You were actually pretty close. Your xPath is fine; one problem is that not all of the pictures have all of the information (e.g., for some of the pages the nodeSets your are trying to access are empty) - note the date for "A Windnill nead Zaandam". So the code has to deal with this possibility.
So in this example, the first loop grabs the values of the href attribute of the anchor tags for each page (1:23) and combines these into a vector of length ~1300.
To process each of these 1300 pages, and since we have to deal with missing tags, it's more straightforward to create a vector containing the xPath strings and apply that element-wise to each page. That's what the function get.picture(...)
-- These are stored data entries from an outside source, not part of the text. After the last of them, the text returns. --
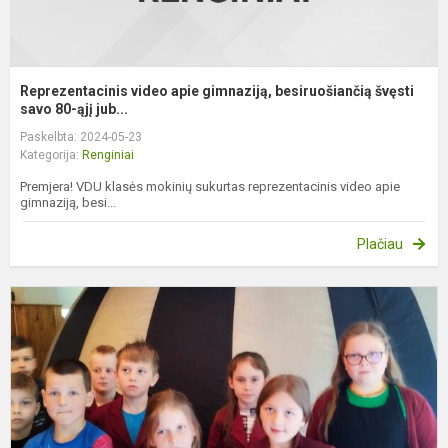
Reprezentacinis video apie gimnaziją, besiruošiančią švęsti
savo 80-ąjį jub...
Paskelbta: 2024-05-23
Kategorija:
Renginiai
Premjera! VDU klasės mokinių sukurtas reprezentacinis video apie
gimnaziją, besi...
Plačiau
E
p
does. The last statement calls this function with each of the 1300 hrefs, and binds the result together row-wise, using do.call(rbind,...)
.
Note also that this code uses the somewhat more compact indexing feature for objects of class HTMLInternalDocument: doc[xpath]
where xpath
is an xPath string. This avoids the use of xpathSApply(...)
, although the latter would have worked.